Are environmentalists finally coming to their senses?
ames Lovelock, inventor of the Gaia theory, said: “I strongly support space travel. The whole notion of Gaia came out of space travel. It seems to me any environmentalist who opposes space travel has no imagination whatever. That gorgeous, inspirational image of the globe that we are now so familiar with came out of space travel. That image has perhaps been of the greatest value to the environmental movement. It gave me a great impetus.
“There are the unmanned spacecraft, which are relatively inexpensive, that I certainly think should continue. The more we know about Mars, for example, the better we can understand our own planet. The second sort, the more personally adventurous sort of travel, offers great inspiration to humans. And, were it not for space travel we’d have no mobile phones, no internet, no weather forecasts of the sort we have now and so on. There’s a lot of puritanical silliness about it.”
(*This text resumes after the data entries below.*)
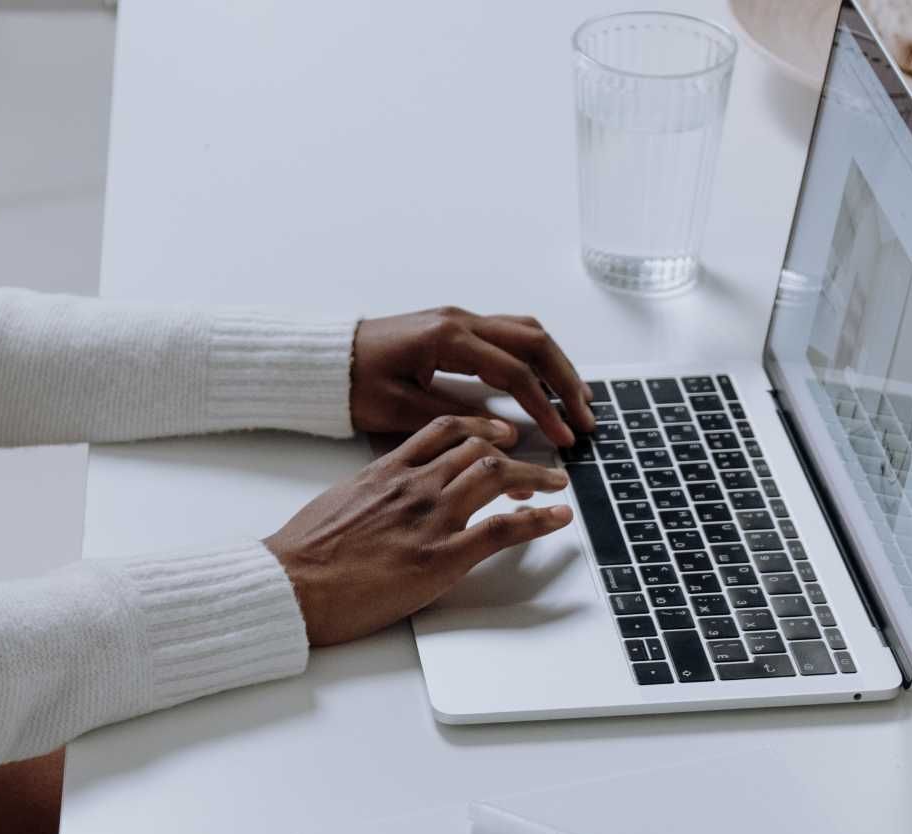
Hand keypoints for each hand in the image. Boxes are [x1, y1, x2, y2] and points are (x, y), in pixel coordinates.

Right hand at [266, 415, 573, 646]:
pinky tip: (558, 517)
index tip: (497, 435)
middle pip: (479, 450)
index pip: (443, 432)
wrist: (292, 582)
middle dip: (515, 453)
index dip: (479, 429)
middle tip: (536, 465)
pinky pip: (503, 529)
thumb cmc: (303, 553)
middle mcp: (414, 485)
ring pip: (497, 477)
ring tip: (556, 483)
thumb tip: (383, 499)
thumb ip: (370, 493)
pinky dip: (539, 520)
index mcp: (386, 470)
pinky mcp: (441, 557)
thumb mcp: (337, 503)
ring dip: (536, 477)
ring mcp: (430, 518)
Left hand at [350, 307, 596, 447]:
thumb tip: (507, 432)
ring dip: (556, 364)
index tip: (564, 437)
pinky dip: (535, 356)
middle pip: (534, 342)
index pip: (515, 372)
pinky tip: (545, 381)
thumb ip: (455, 418)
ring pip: (526, 332)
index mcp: (447, 339)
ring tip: (578, 398)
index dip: (545, 407)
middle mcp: (459, 320)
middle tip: (586, 417)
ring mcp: (459, 319)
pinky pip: (509, 334)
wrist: (325, 360)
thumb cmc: (353, 384)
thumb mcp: (398, 410)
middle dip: (566, 380)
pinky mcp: (455, 327)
And that doesn’t even get into the benefits of moving polluting industry off planet.
Friday evening here in the DC area I went to a Gaia party at a local nightclub. The space images projected on the screen could not have been more noticeable. You might even say they were dominant. There were also quite a few plain computer generated images. I don’t recall much in the way of simple Earth oriented images.
The music was a bit harder to pin down. It seemed rather avant garde, though. It was along the lines of what I heard at Artomatic. Artomatic also had some space related stuff — and not just my images.